## WHAT IS NEEDED
The lines to retype are the one with "percorso sportivo delle" and all that follow it to the end of the entries below; copy them exactly and nothing else.

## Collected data
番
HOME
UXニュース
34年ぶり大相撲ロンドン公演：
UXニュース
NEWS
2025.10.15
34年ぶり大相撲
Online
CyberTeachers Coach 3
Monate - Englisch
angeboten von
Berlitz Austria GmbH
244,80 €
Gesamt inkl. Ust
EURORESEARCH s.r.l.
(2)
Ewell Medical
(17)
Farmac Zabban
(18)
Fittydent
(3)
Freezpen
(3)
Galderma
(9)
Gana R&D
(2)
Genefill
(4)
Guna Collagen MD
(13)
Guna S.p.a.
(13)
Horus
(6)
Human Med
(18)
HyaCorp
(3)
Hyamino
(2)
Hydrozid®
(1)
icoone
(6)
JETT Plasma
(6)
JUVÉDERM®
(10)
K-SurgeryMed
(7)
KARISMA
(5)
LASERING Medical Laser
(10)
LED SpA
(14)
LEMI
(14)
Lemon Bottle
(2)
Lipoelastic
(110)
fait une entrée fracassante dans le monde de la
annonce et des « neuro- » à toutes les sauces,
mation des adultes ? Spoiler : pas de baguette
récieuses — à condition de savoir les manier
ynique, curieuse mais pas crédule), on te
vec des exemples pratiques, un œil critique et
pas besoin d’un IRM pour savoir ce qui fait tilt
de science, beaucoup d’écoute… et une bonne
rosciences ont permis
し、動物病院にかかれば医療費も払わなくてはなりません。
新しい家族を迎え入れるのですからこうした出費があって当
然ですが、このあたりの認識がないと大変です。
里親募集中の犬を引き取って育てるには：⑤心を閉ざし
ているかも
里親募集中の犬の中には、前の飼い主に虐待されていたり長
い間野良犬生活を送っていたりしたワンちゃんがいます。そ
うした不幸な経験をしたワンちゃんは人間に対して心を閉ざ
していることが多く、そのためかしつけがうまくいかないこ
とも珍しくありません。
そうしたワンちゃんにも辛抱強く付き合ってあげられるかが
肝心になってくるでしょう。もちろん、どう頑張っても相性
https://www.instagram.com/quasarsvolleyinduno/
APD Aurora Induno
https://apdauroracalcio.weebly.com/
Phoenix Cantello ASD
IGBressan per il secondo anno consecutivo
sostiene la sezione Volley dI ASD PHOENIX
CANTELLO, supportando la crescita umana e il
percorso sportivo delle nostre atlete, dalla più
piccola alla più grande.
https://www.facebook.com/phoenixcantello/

## REPLY
percorso sportivo delle nostre atlete, dalla più
piccola alla più grande.
https://www.facebook.com/phoenixcantello/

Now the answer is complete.